Am 1. Januar verabschiedeten wir uns endgültig von Großbritannien als EU-Mitglied. Jetzt bricht eine neue Art der Beziehung zu den Briten an. Einige Einblicke in das besondere Verhältnis der Insel zur restlichen europäischen Welt.
Dass die Briten anders sind, dass ist allgemein bekannt. Sie leben eben auf einer Insel und haben folglich eine andere Geschichte als „Festlands-Europäer“. Als „Mutterland des Parlamentarismus“ und „Mutterland der Industrialisierung“ hat England Europa stark geprägt. Dennoch ist das Britische nach wie vor etwas Eigenes, so hält das Königreich nach wie vor an der parlamentarischen Monarchie und dem dazugehörigen Königshaus der Windsors fest. Die Geschichte des Landes ist schon sehr alt im Vergleich zu anderen europäischen Staaten.

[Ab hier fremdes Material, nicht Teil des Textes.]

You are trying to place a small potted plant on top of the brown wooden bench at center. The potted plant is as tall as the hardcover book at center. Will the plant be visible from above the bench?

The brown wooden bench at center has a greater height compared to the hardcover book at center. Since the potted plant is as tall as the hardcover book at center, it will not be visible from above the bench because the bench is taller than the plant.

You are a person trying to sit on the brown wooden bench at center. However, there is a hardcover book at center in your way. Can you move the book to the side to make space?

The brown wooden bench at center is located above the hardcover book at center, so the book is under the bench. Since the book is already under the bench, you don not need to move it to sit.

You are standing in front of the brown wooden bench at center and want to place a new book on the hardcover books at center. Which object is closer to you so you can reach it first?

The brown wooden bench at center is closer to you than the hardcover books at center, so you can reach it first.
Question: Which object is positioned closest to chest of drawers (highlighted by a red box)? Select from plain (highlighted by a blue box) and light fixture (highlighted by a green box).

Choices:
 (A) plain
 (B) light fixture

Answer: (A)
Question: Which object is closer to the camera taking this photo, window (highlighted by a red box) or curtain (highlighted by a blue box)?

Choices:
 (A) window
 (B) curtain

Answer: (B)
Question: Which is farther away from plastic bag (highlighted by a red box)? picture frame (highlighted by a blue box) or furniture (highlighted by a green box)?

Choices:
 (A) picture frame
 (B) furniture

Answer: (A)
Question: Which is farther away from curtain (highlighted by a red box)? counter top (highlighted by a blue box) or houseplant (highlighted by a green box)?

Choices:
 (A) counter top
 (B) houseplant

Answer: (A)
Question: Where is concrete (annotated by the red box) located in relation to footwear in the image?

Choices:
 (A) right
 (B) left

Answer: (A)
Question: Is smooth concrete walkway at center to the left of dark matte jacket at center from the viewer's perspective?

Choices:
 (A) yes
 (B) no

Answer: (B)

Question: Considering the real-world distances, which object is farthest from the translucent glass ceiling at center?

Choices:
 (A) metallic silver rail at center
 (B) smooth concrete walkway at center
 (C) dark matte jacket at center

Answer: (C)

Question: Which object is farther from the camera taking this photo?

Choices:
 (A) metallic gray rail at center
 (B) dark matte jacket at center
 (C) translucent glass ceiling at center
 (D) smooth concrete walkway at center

Vor knapp 1000 Jahren wurde England in der Schlacht bei Hastings von William I. dem Eroberer eingenommen, der das anglo-normannische Reich begründete. Die Königsliste reicht jedoch noch weiter zurück. Offa von Mercien betitelte sich selbst als „König von England“, da er zum Ende seiner Regierungszeit über ganz England mit Ausnahme von Northumbria herrschte. Die Königsliste Englands führt allerdings Egbert von Wessex am Anfang des 9. Jahrhunderts an. Er wurde zum König von England, nachdem er sein Königreich Wessex zum mächtigsten der Heptarchie gemacht hatte. Die bis heute bestehende Monarchie ist das Markenzeichen Großbritanniens geblieben, auch wenn die Macht des Königshauses mittlerweile sehr stark durch den Parlamentarismus eingeschränkt ist.
England in der Wikingerzeit und im Hochmittelalter
Der Blick in die Vergangenheit Englands zeigt, dass das Land immer schon eng mit anderen Ländern verbunden war. So herrschten im 11. Jahrhundert zeitweilig dänische Könige. Nach der Eroberung durch William I. den Eroberer 1066 wurde eine normannische Dynastie und deren Nachkommen zu den Herrschern über England. Die Plantagenet-Familie, die im 12. und 13. Jahrhundert der normannischen Dynastie nachfolgte und als angevinische Dynastie bezeichnet wird, hielt darüber hinaus auch noch Gebiete im Westen des heutigen Frankreichs. Auch wenn die englischen Könige aus der Familie der Plantagenet diese Gebiete im Rahmen des 100-jährigen Krieges gegen die Valois verloren, blieben viele der importierten Gebräuche bestehen und bereicherten die englische Kultur.
Fortwirkende Bedeutung
Auch ein Blick in die Etymologie beweist, dass England stark von äußeren Einflüssen geprägt wurde. Englisch ist die Sprache mit den meisten Vokabeln und viele Wörter haben eine ähnliche Wortbedeutung. Skandinavisches und französisches Vokabular haben sich in den englischen Wortschatz eingeschlichen. Die skandinavischen Einflüsse lassen sich auch jetzt, knapp 1000 Jahre später, an zahlreichen Ortsnamen im Nordosten Englands erkennen, die auf „-thorp(e))“ oder „-by“, so beispielsweise die Kleinstadt Whitby enden. Außerdem verweist unter anderem die Buchstabenkombination „sk“ auf einen altnordischen Ursprung des Wortes. Der intensive Gebrauch der französischen Sprache nach der Eroberung durch die Normannen über 200 Jahre hinweg prägte die englische Sprache noch deutlicher. So wurde ein großer Teil des am Hof gesprochenen französischen Wortschatzes importiert. Die vielen fremdsprachlichen Einflüsse führten zu dem reichen Wortschatz, den die englische Sprache nun zur Verfügung hat.
Eine Chance für die Zukunft
Der Blick auf die Vorteile, die gegenseitige Beeinflussung nehmen können, soll ein kleiner Lichtstreif dafür sein, dass Verständigung auch nach bewusster Abgrenzung noch geschehen kann. Denn die Geschichte zeigt uns, dass es immer wieder Wege geben wird, zu verzeihen und sich neu zu begegnen. Es wird weiterhin kommuniziert werden müssen, um ein gutes Neben- und Miteinander und erneute Annäherung zu ermöglichen. Indessen ist eine Voraussetzung für diesen nicht immer leichten Weg schon gegeben. Sie besteht aus Englands Vergangenheit und aus den vielen Berührungspunkten des Landes mit seiner europäischen Umwelt.